LA CITE A FERME SES COLONNES
TELLIER, DIDIER

Vendredi 29 décembre 1995
Disparition de l'hebdomadaire du MOC

"La Cité" a fermé ses colonnes

Rideau. Après avoir entretenu, pendant quarante-cinq ans, la flamme démocrate-chrétienne dans le paysage de la presse belge francophone, "La Cité" tire définitivement sa révérence. Barré d'un " adieu" en couverture, le numéro du 28 décembre 95 n'aura pas de suivant.

Le verdict était tombé il y a un mois. La direction n'avait pu que constater l'érosion continue du lectorat et l'échec de la dernière tentative de relance. Au début de l'été, à l'insu de la rédaction (hormis du rédacteur en chef Jos Schoonbroodt), le Mouvement ouvrier chrétien (MOC) avait signé un accord de coopération avec la société Belgomédia (éditrice de Télépro) dans l'espoir de redynamiser le titre, qui se serait mué en hebdo familial. Le test de marketing tenté quelques semaines plus tard (une mini-"Cité d'aujourd'hui" distribuée dans les paroisses) n'avait pas soulevé l'enthousiasme.

Née en 1950 à l'initiative de la CSC pour constituer le pendant francophone de "Het Volk", "La Cité" s'était lancée sous la forme d'un quotidien.

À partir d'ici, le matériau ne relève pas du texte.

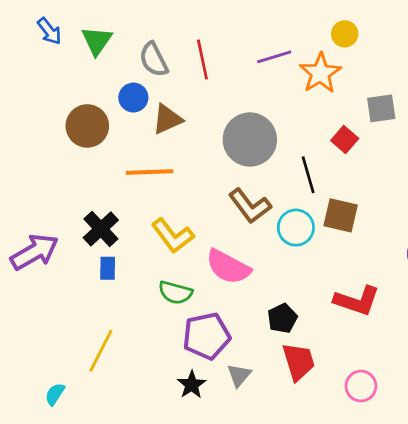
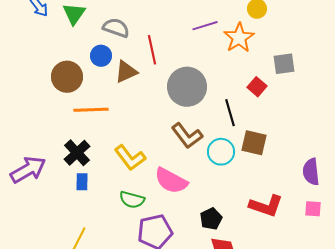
gray semicircle: (154, 60) -> (116, 28), turned 136
red line: (202, 60) -> (152, 50), moved
orange line: (150, 172) -> (91, 110), moved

Créée pour exprimer l'opinion des "travailleurs chrétiens de Wallonie", elle devint rapidement et naturellement la voix de tous les exclus de la société : victimes de l'inégalité, de l'injustice, de la misère, de la maladie, de l'inculture, du racisme, de la violence, rappelle Jean Heinen, qui, à la suite de William Ugeux, dirigea la rédaction du quotidien, de 1955 à 1988.

"On ferme", titra une première fois le journal, en 1987, un an après avoir tenté une ultime rénovation, l'oeil gourmand, se souvient Jean-François Dumont, secrétaire de rédaction de l'époque, vers le "Libé" de July (le modèle a aujourd'hui la santé chancelante quand l'émule sombre), un autre vers le "Morgen" de Goossens. Mais le slogan de la révolution tabloïd, "quand on aime, on a toujours vingt francs", n'avait convaincu que 5.500 abonnés.
Pendant huit années, de 88 à 95, la CSC francophone (celle de Robert D'Hondt) consentit encore à faire vivre le titre comme hebdomadaire, tiré à 15.000 exemplaires. Un marché insuffisamment attractif pour intéresser les publicitaire. Leur propos est de promouvoir les intérêts commerciaux de leur clients. Il se fait qu'en sélectionnant leurs cibles, ils éliminent la diversité des opinions, déplore le dernier éditorial du rédacteur en chef Jos Schoonbroodt.

Peu de médias auront pourtant, comme "La Cité", joué le rôle de pépinière des talents journalistiques. Au fil des périodes, les noms de Luc Varenne, de Jean Tordeur, Frédéric François, André Méan, Jean-Paul Marthoz, Jean-Paul Duchâteau, ou Colette Braeckman sont apparus dans l'histoire du journal.

Avec la mort de "La Cité", notre seul vrai chagrin est de voir perdue pour la gauche chrétienne la seule voix qui la représentait encore dans la presse d'information générale, regrette Anne-Marie Pirard, la présidente de la Société des rédacteurs. Comme presse d'opinion, notre force était de n'être intégrés dans aucune structure, aucun appareil politique ou syndical. C'était sans doute aussi notre faiblesse. C'est vrai, nous n'étions guère lus par "la base", et la présentation des articles, si fouillés soient-ils, pouvait rebuter le lecteur pressé. Mais les profs, les assistants sociaux, les "cadres" des milieux associatifs nous lisaient et nous appréciaient.